Lately, I’ve been learning again about persistence.  I’ve been persistent in the past. However, it’s not an easy trait to learn, or in this case, relearn.  You try as hard as you can to achieve something.  You do all you can to tackle your goal to the ground.  You  like to think you are strong, but a stronger wave sends you back to your place time and time again.  You find yourself on the beach, again, covered in sand and spitting up salty water.  You spend your energy and time rushing out into the sea against the currents.  You try it again, and again.  When you least expect it, life sends you another curve ball: here comes the tsunami.

It’s true what psychologists say about conflicts and difficult situations: it’s either fight or flight.  I like to fight.  I don’t see any purpose in running away.  However… We all have those Netflix evenings of escapism.  During wars in the past, people used to go to the movies to escape their problems.  It took their minds off of the terror and terrible situations in the world.  If only there was a way to escape your troubles, you could…  Yet, we do it all the time.  We purposely don’t read certain books, because they remind us of painful circumstances that hang over our lives like ghosts that haunt us.

One day, I finally realized what makes persistence easy and what makes it difficult.  Persistence is difficult when it is primarily selfish.  I find that when we make goals that will only benefit ourselves, it’s harder to achieve them.  It’s probably because they’re so vain and pointless.  Self-serving is fine, for a while, maybe even a few days, but it is fleeting.  Selfishness just leads down a path of emptiness.  It doesn’t drive.  Survival drives us.  It always has.  When it comes to selfishness, our determination falls behind.  I think it’s because deep down we know our motives are wrong.  They do nothing to benefit others or do anything good for this world.  In a way, we feel useless.  What’s the point battling the waves of life?
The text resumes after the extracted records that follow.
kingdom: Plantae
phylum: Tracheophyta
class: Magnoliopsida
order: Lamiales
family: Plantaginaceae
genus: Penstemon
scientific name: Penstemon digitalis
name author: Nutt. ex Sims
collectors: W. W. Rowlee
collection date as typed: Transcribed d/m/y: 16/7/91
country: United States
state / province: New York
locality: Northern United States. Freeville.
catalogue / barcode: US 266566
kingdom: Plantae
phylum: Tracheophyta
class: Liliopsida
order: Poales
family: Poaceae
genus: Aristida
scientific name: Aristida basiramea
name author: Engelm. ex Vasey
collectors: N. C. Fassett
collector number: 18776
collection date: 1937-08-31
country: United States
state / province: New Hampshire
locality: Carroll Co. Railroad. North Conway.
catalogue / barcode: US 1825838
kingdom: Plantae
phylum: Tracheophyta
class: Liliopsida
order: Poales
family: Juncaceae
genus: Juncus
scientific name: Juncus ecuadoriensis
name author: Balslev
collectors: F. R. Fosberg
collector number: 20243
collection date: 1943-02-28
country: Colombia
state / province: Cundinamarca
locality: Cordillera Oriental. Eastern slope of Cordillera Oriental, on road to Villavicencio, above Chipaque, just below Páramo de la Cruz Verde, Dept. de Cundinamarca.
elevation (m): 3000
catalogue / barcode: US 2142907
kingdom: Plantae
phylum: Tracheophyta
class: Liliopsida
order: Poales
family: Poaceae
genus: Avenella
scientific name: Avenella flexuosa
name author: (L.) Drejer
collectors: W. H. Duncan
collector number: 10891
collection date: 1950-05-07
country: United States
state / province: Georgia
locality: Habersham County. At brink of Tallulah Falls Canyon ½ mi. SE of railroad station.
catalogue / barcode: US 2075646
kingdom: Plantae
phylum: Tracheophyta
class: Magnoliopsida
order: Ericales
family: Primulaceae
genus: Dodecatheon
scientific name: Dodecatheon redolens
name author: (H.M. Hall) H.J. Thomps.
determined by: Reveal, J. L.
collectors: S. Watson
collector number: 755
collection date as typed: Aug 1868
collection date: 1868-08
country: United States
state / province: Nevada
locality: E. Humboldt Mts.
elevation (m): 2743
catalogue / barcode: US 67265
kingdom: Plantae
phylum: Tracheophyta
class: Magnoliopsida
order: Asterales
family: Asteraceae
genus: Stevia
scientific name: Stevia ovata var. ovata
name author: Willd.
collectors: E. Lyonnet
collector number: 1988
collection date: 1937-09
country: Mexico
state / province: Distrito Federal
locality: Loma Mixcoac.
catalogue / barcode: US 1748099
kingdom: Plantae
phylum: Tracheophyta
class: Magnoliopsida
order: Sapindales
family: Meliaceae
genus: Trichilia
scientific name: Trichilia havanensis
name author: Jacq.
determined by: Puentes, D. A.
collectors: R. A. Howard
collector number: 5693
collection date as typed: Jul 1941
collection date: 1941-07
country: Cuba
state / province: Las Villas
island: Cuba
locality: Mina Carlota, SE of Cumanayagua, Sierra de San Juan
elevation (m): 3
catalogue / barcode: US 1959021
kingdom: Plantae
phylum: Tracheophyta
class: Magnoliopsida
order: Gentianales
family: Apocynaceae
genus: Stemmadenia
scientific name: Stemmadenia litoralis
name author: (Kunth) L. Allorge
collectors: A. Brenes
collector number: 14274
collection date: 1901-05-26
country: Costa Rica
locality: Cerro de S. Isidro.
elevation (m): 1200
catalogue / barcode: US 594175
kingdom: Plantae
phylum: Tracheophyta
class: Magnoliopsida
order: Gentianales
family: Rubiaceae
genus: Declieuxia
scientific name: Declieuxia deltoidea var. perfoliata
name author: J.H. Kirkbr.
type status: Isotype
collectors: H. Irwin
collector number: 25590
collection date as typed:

Sometimes humans have these strange needs for affirmation, praise, and acknowledgement.  But for what?  For our pride as human beings?  I think if we reach deep, beyond the surface, we’ll find our need for satisfaction and self worth.  Maybe going outside of ourselves to do things for others could fill that void in our lives.  It not only makes us stronger, but makes us want to be stronger.  It feels like there is a purpose now, one that matters.  With that in mind, persistence comes easier.  Or at least, I think it does.